En ce qui concerne le service et le soutien des consulats portugais dans la région où ils habitent, 73% des répondants se plaignent du manque de rapidité des réseaux consulaires et 56% considèrent que le réseau consulaire n’est pas efficace.

Cette enquête, qui fait partie des activités menées par l’Observatoire des Communautés Portugaises, a porté sur 300 résidents portugais à l’étranger, dont 60% âgés entre 40 et 65 ans et 26% entre 26 et 40 ans.

Quant à la période d’émigration des enquêtés, 40,5% sont issus de la nouvelle vague d’émigration et 18% ont émigré dans les années 1960/1970. Déjà 11,3% des répondants sont d’origine portugaise.

Des résultats de l’enquête, il ressort également que 75% des émigrés ou descendants portugais interrogés votent aux élections présidentielles, 76% votent aux législatives et 62% aux élections européennes.

Cependant, seuls 25% votent aux élections du Conseil des communautés portugaises et la moitié (50%) ignorent même qu’il s’agit de l’organe représentant les intérêts des résidents portugais à l’étranger et consultant le gouvernement portugais.

La coordinatrice de l’enquête, Christine de Oliveira, a déclaré en mai à l’agence Lusa que cela permettrait « d’apporter plus de connaissances scientifiques et moins empiriques à des questions qui se posent depuis plusieurs années ».

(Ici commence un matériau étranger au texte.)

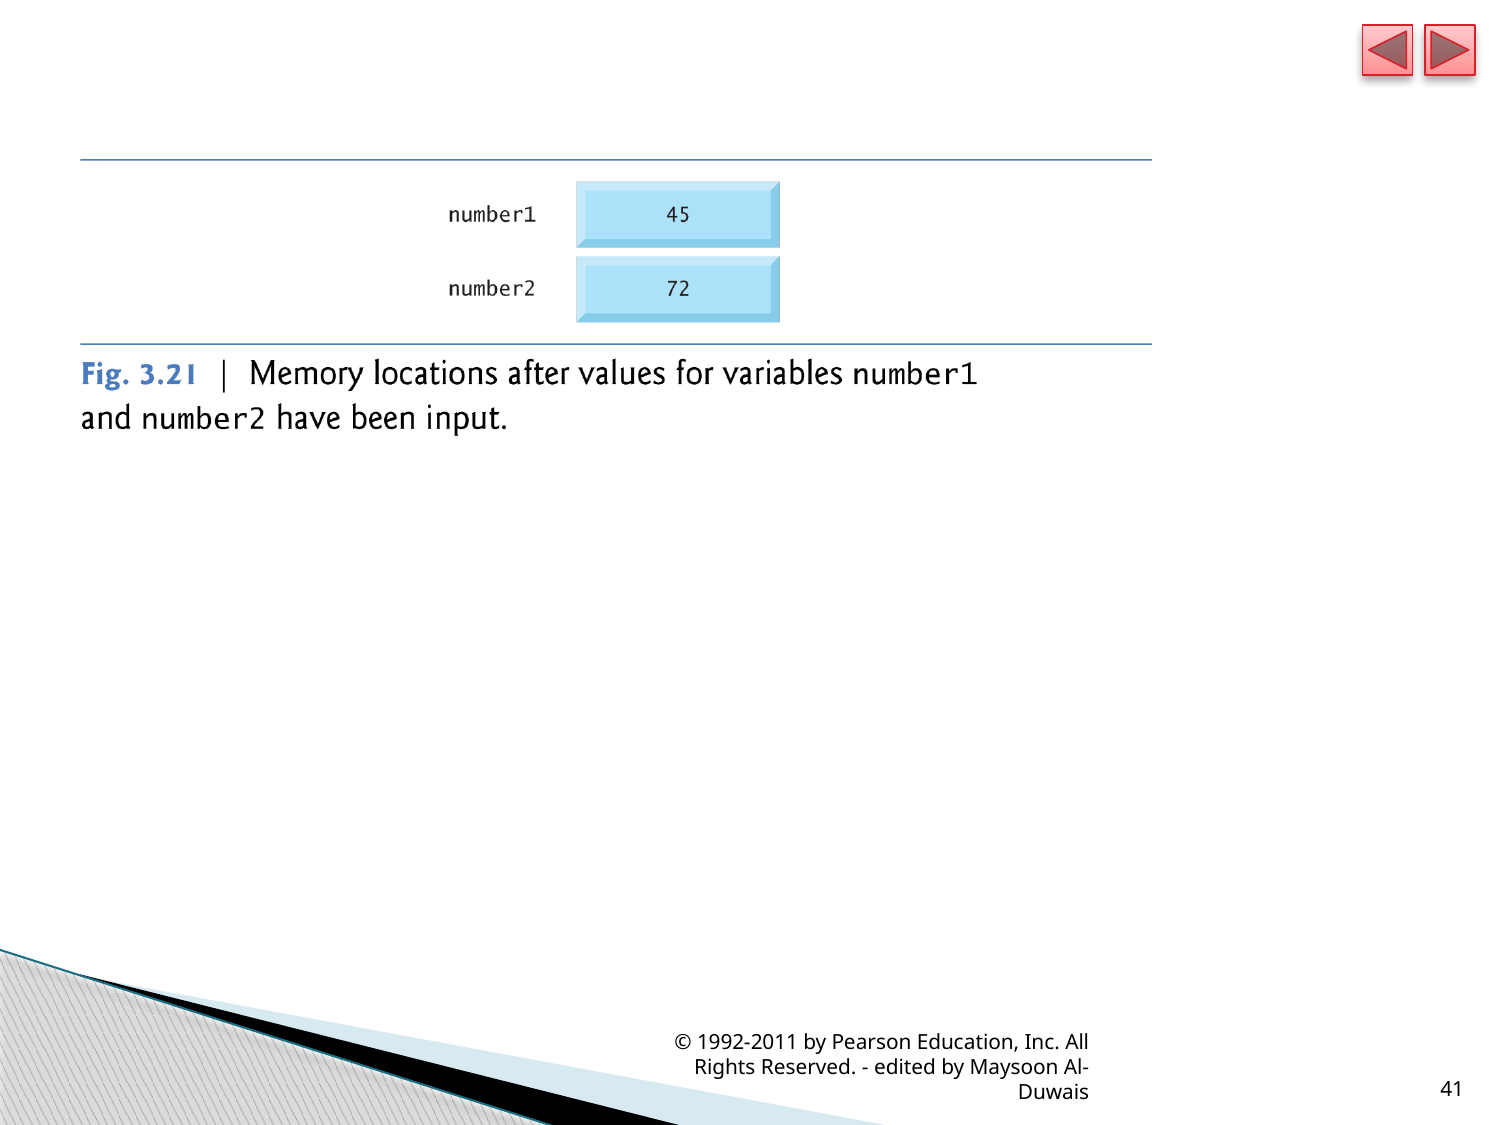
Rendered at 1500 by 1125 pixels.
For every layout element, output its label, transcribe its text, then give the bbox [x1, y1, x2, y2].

L’enquête prend une plus grande actualité après les précédents actes électoraux, les législatifs du 30 janvier, qui se sont répétés dans le cercle de l’Europe, après des irrégularités avec les bulletins d’émigration.

L’objectif de l’étude, avait déclaré Christine Oliveira à l’époque, était « d’apporter la base scientifique la plus complète possible, de préférence avec des réponses valables de tous les continents ».

Selon le rapport de l’Observatoire de l’émigration, présenté en 2021, et selon les statistiques des Nations Unies, en 2019, il y avait environ 2,6 millions d’émigrants portugais.